Tuesday, February 22, 2011

Reflection: Chapters 7-9

The author stated, “Any digital artifact—a productivity tool, a Web site, or even a computer game—is meant to change something in the user’s relationship to her physical and cultural environment. Otherwise, there would be no reason to produce the artifact at all” (pg. 14). Terminal Time is about cultural contexts and how they define our history. “Like all other hypermediated digital pieces, Terminal Time oscillates between the modes of presentation and participation” (pg. 134). That explained it a bit better for me. The author again takes us back to the title of the book (windows and mirrors), suggesting that there are two roles that require two different ways of looking: through the screen or at it.

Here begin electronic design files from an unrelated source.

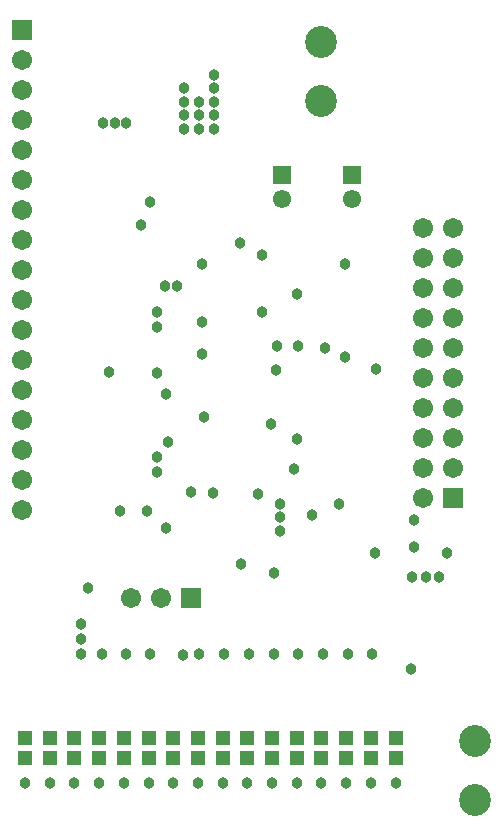
<source format=gbs>
%FSDAX24Y24*%
%MOIN*%
%SFA1B1*%

%IPPOS*%
%ADD41R,0.047400X0.051300*%
%ADD54C,0.061100*%
%ADD55R,0.061100X0.061100*%
%ADD56C,0.106400*%
%ADD57C,0.067100*%
%ADD58R,0.067100X0.067100*%
%ADD59R,0.067100X0.067100*%
%ADD60C,0.038000*%
%LNde-260124-1*%
%LPD*%
G54D41*
X027000Y015915D03*
Y016585D03*
X026177Y015915D03*
Y016585D03*
X025353Y015915D03*
Y016585D03*
X024530Y015915D03*
Y016585D03*
X023707Y015915D03*
Y016585D03*
X022883Y015915D03*
Y016585D03*
X022060Y015915D03*
Y016585D03*
X021237Y015915D03*
Y016585D03*
X020413Y015915D03*
Y016585D03*
X019590Y015915D03*
Y016585D03*
X018767Y015915D03*
Y016585D03*
X017943Y015915D03*
Y016585D03*
X017120Y015915D03*
Y016585D03*
X016297Y015915D03*
Y016585D03*
X015473Y015915D03*
Y016585D03*
X014650Y015915D03*
Y016585D03*
G54D54*
X023200Y034556D03*
X025550D03*
G54D55*
X023200Y035344D03*
X025550D03*
G54D56*
X029650Y014516D03*
Y016484D03*
X024500Y037816D03*
Y039784D03*
G54D57*
X027900Y033600D03*
X028900D03*
X027900Y032600D03*
X028900D03*
X027900Y031600D03*
X028900D03*
X027900Y030600D03*
X028900D03*
X027900Y029600D03*
X028900D03*
X027900Y028600D03*
X028900D03*
X027900Y027600D03*
X028900D03*
X027900Y026600D03*
X028900D03*
X027900Y025600D03*
X028900D03*
X027900Y024600D03*
X018178Y021250D03*
X019178D03*
X014550Y039200D03*
Y038200D03*
Y037200D03*
Y036200D03*
Y035200D03*
Y034200D03*
Y033200D03*
Y032200D03*
Y031200D03*
Y030200D03*
Y029200D03*
Y028200D03*
Y027200D03*
Y026200D03*
Y025200D03*
Y024200D03*
G54D58*
X028900Y024600D03*
X014550Y040200D03*
G54D59*
X020178Y021250D03*
G54D60*
X025100Y024400D03*
X020900Y024750D03*
X019900Y019350D03*
X020450Y019400D03*
X019350Y023600D03*
X018700Y024150D03*
X018800Y034450D03*
X020550Y030450D03*
Y032374D03*
X022550Y032700D03*
Y030800D03*
X022850Y027050D03*
X024650Y029600D03*
X019050Y025450D03*
X018522Y033672D03*
X019050Y030300D03*
X026350Y028900D03*
X023750Y029650D03*
X019035Y028765D03*
X017450Y028800D03*
X022950Y022100D03*
X020550Y029400D03*
X022422Y024728D03*
X025300Y032400D03*
Y029300D03*
X019400Y026450D03*
X019050Y030800D03*
X019300Y031650D03*
X019050Y025950D03*
X021800Y033100D03*
X014650Y015100D03*
X015473D03*
X016297D03*
X017120D03*
X017943D03*
X018767D03*
X019590D03*
X020413D03*
X021237D03*
X022060D03*
X022883D03*
X023707D03*
X024530D03*
X025353D03*
X026177D03*
X027000D03*
X026227Y019400D03*
X022110D03*
X022933D03*
X023757D03*
X024580D03*
X025403D03*
X021287D03*
X023600Y025550D03*
X028450Y021950D03*
X028000D03*
X027550D03*
X027500Y018900D03*
X023150Y023950D03*
Y024400D03*
X018800Y019400D03*
X016500D03*
X017200D03*
X018000D03*
X023050Y029650D03*
X023700Y031400D03*
Y026550D03*
X023150Y023500D03*
X016500Y019900D03*
Y020400D03*
X020178Y024778D03*
X019700Y031650D03*
X027600Y022950D03*
Y023850D03*
X028700Y022750D03*
X026300D03*
X021850Y022400D03*
X020600Y027300D03*
X017250Y037100D03*
X017650D03*
X018000D03*
X019950Y037800D03*
Y037350D03*
Y036900D03*
Y038250D03*
X020450Y036900D03*
Y037350D03*
X020452Y037770D03*
X020950Y038700D03*
Y038250D03*
Y037800D03*
Y037350D03*
Y036900D03*
X023000Y028850D03*
X019350Y028050D03*
X017800Y024150D03*
X024225Y024025D03*
X016750Y021600D03*
M02*
</source>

Interestingly enough, the author ties in the story of Plato’s cave to Terminal Time. This was one of my favorite stories in philosophy, so I was pleased to see it mentioned in this book. Both Plato’s cave and Terminal Time are meant to expose assumptions, however, the lesson of Plato’s allegory is the opposite of the lesson by Terminal Time. The author states, “For Plato, we are not defined by our cultural contexts; instead we can stand outside all contexts and understand a higher truth” (pg. 136). I am not sure how much I agree with this, because I am not sure that many of us are intelligent to understand a higher truth. We have become infatuated with participating in new technologies, and I truthfully do not see that changing in the near future.

Another point that Bolter makes that caught my eye was the fact that digital art is about performance. I agree with the author that technological, historical, cultural, and economic dimensions of the media always need to be taking into account by the designer. In my opinion, it is important for the designer to find the appropriate rhythm of transparency and reflectivity in order to please his audience.

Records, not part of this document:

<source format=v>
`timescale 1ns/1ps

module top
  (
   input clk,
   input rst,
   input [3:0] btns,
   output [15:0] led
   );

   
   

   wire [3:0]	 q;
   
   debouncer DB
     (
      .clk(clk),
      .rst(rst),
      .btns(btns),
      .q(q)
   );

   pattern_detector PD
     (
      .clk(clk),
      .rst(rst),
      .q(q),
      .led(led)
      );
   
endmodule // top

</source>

Overall, I thought this book was pretty enlightening. It brought to my attention many aspects of new media and art that I have never really thought of. I definitely think that the author was witty to tie both art and new media into one another-- to show his audience a different perspective.


  1. Of course, the point is that Plato believed that there is a higher truth, so to speak, that most people are unaware of, but that can be understood with the proper education. In contemporary culture, we have become suspicious of such claims, however, and tend to relate the allegory of the cave to the sense that objective reality is unknowable, and may not even exist (an extreme I don't go along with).

    The point about performance is an important one, because all communication involves performance.

  2. We talk about artifacts in terms of companies in one of my other classes. I think that it is interesting that we talk about them here as digital artifacts.